→ WHAT TO PRODUCE
Rewrite the lines beginning with the one that has "Setting the head" and ending after the one that has "Answer: on your right". Change every "elderly man" to "older gentleman" and leave everything else unchanged.

→ EXTRACTED ENTRIES
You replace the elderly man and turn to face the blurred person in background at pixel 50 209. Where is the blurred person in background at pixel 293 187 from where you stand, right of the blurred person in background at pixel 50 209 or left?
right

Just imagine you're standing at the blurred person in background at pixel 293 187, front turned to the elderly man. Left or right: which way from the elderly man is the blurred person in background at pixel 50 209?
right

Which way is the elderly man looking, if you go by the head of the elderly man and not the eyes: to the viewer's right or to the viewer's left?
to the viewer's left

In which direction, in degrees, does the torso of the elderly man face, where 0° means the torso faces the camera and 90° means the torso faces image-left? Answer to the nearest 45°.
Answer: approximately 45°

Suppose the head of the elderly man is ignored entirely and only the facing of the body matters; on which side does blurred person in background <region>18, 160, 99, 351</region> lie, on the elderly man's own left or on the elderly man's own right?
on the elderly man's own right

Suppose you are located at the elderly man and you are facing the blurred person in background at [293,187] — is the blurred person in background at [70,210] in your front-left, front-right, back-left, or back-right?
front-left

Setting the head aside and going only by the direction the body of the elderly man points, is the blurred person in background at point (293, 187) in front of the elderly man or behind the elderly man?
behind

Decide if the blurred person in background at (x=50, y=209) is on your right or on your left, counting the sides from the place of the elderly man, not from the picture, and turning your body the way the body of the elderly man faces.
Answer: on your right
---
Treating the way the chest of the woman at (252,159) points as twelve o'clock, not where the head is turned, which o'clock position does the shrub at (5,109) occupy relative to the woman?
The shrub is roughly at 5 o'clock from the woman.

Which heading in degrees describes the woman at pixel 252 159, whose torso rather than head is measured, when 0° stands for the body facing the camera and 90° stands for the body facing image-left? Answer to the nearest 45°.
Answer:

→ EXERCISE RESULT
Setting the head aside and going only by the direction the body of the older gentleman points, is the blurred person in background at point (293, 187) in front of the older gentleman or behind the older gentleman?
behind

Decide if the blurred person in background at (x=50, y=209) is on your right or on your left, counting the sides from the place of the older gentleman, not from the picture, and turning your body the way the body of the older gentleman faces.
Answer: on your right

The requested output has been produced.